PORT ST. LUCIE, Fla. — Five-hundred-and-seventy-seven days after his most recent major-league game, Yoenis Cespedes doesn’t want you to know how close he is to playing again.
On Monday morning, before participating in parts of the Mets’ first full-squad workout, Cespedes adamantly declined an interview request and said that will remain the case indefinitely.
“No,” Cespedes, speaking in English, said to a group of reporters. “Not today, not tomorrow, not at all this year.”
“Because I don’t want to,” he said.
Cespedes, who still is recovering from heel surgeries and a broken ankle, said he doesn’t feel an obligation to speak to the media. Asked about speaking to fans, he said, “To my fans, maybe.”
Then he spritzed some cologne on his uniform pullover and left the Mets’ Clover Park clubhouse.
Cespedes hasn’t conducted an interview with Mets reporters since Feb. 15, 2019. The collective-bargaining agreement between Major League Baseball and the players association includes no hard-and-fast rules — just guidelines, recommendations, suggestions — on players’ duties to talk to the media.
“It is very important to our game that ALL players are available to the media for reasonable periods and it is the player’s responsibility to cooperate,” the CBA says.
Last month, during his introductory news conference, manager Luis Rojas said his players would be accountable with each other, with the fan base and with the media. When the possibility of a player ignoring reporters for a prolonged period came up Monday, Rojas reiterated that he was pleased that Cespedes was able to be on the field.
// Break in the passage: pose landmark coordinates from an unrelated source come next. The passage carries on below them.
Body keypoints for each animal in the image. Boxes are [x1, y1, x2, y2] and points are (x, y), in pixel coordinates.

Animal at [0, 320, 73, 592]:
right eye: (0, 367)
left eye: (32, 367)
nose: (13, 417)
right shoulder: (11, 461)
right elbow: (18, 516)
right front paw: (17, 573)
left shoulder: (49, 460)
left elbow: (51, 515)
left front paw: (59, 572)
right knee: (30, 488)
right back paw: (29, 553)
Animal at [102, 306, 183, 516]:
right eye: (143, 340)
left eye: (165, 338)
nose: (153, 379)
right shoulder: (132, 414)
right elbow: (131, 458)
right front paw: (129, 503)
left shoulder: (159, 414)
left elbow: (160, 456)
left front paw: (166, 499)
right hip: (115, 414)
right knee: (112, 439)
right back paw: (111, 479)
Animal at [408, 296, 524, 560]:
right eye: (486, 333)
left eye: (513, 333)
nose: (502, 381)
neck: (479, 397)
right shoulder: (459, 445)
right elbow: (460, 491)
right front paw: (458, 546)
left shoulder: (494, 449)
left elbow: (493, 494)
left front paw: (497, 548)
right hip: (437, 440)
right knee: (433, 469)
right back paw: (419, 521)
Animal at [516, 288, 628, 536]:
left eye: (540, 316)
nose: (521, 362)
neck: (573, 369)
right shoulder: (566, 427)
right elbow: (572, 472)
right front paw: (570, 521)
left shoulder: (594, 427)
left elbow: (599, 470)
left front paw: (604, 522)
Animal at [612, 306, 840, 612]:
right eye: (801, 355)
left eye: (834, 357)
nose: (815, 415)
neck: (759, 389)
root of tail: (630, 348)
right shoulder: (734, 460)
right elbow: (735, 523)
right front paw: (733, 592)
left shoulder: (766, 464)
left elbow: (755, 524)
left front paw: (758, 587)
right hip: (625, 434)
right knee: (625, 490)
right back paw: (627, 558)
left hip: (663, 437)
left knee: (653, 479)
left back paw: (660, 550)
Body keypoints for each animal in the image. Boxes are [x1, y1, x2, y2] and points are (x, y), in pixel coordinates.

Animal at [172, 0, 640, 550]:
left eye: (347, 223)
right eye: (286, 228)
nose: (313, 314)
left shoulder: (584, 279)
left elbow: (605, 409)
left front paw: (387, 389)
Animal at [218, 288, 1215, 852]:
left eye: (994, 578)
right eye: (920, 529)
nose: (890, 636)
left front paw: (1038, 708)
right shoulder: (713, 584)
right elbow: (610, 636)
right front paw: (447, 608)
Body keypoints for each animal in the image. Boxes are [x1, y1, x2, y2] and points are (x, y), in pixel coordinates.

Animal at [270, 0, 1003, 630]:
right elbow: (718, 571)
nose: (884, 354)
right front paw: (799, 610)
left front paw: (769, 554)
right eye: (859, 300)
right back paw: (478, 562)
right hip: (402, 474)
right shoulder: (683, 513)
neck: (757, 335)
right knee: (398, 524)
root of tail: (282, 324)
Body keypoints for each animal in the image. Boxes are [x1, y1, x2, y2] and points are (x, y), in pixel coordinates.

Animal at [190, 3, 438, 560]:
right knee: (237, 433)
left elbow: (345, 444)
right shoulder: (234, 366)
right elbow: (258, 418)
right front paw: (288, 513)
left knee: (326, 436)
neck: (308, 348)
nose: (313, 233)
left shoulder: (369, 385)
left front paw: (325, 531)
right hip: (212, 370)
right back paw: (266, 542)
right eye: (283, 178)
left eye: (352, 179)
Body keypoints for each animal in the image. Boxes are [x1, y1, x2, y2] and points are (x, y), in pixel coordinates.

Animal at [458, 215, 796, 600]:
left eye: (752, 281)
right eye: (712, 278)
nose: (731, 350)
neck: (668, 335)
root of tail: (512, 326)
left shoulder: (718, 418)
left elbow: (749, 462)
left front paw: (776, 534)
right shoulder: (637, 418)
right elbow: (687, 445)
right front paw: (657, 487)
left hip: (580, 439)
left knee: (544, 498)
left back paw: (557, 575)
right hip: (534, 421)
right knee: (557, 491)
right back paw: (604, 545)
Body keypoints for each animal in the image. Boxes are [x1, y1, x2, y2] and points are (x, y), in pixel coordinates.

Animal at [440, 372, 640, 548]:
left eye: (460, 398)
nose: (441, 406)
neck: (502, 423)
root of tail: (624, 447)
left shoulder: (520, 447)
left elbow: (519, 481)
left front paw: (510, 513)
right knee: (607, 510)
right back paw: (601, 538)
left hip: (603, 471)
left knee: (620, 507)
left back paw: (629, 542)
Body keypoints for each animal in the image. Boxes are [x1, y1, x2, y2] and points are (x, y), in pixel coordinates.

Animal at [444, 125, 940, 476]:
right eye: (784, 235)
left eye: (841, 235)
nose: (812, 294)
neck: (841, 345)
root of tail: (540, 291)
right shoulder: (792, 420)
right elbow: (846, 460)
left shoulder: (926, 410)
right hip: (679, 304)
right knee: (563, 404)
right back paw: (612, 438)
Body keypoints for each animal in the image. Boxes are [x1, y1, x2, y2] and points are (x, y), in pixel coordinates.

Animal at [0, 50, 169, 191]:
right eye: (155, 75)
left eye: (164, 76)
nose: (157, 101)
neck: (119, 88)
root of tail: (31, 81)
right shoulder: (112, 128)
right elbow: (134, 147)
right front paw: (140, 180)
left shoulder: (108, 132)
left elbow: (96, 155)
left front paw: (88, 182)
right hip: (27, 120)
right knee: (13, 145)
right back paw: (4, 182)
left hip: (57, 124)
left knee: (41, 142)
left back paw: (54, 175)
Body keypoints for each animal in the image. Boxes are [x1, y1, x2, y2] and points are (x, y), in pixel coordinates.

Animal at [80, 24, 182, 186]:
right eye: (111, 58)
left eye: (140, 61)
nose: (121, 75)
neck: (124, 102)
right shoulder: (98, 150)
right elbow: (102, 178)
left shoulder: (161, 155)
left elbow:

“It’s a big day for him,” Rojas said. “He joined the guys, and that’s where our focus is going to be, that he’s going through the day and being able to progress into playing at some point.”
Cespedes did not fully participate in the workout, which is normal for rehabbing players. After going through warmups and playing catch with a large group, he did agility/running stuff as the other outfielders did defensive drills. Then he hung around the batting cages and signed autographs while waiting for batting practice to begin.
On the first swing of his first live BP session of spring training — facing righthander Michael Wacha — Cespedes accidentally lost his bat, flinging it toward the third-base dugout. On another swing, he hit a homer-length foul ball down the leftfield line.
“He looked really good, almost like he hasn’t missed a beat facing pitchers,” Rojas said.
That was Cespedes’ first involvement in a formal team activity since July 20, 2018, when he returned from the injured list for one game against the Yankees, hit a home run and revealed he might need surgery on his heels — a development the Mets had been unaware of until he said it publicly.
Those surgeries came in August 2018 (right heel) and October 2018 (left), rendering him questionable for the 2019 season. Then he suffered a season-ending broken right ankle — multiple fractures, followed by surgery — during an encounter with a wild boar on his ranch outside Port St. Lucie last May.
Given the nature of that non-baseball injury, the Mets withheld the rest of Cespedes’ 2019 salary, triggering a grievance from the union. The parties settled before a hearing, agreeing to a dramatic reduction of Cespedes’ 2020 salary from $29.5 million to $6 million, plus bonuses that would allow him to recoup much of the difference.
Those performance-based rewards, as well as free agency looming after this season, represent plenty of incentive for Cespedes to get on the field and play. He just might not provide updates along the way.
“Big first day joining the squad,” Rojas said. “We’ll see his progression and how he keeps going.”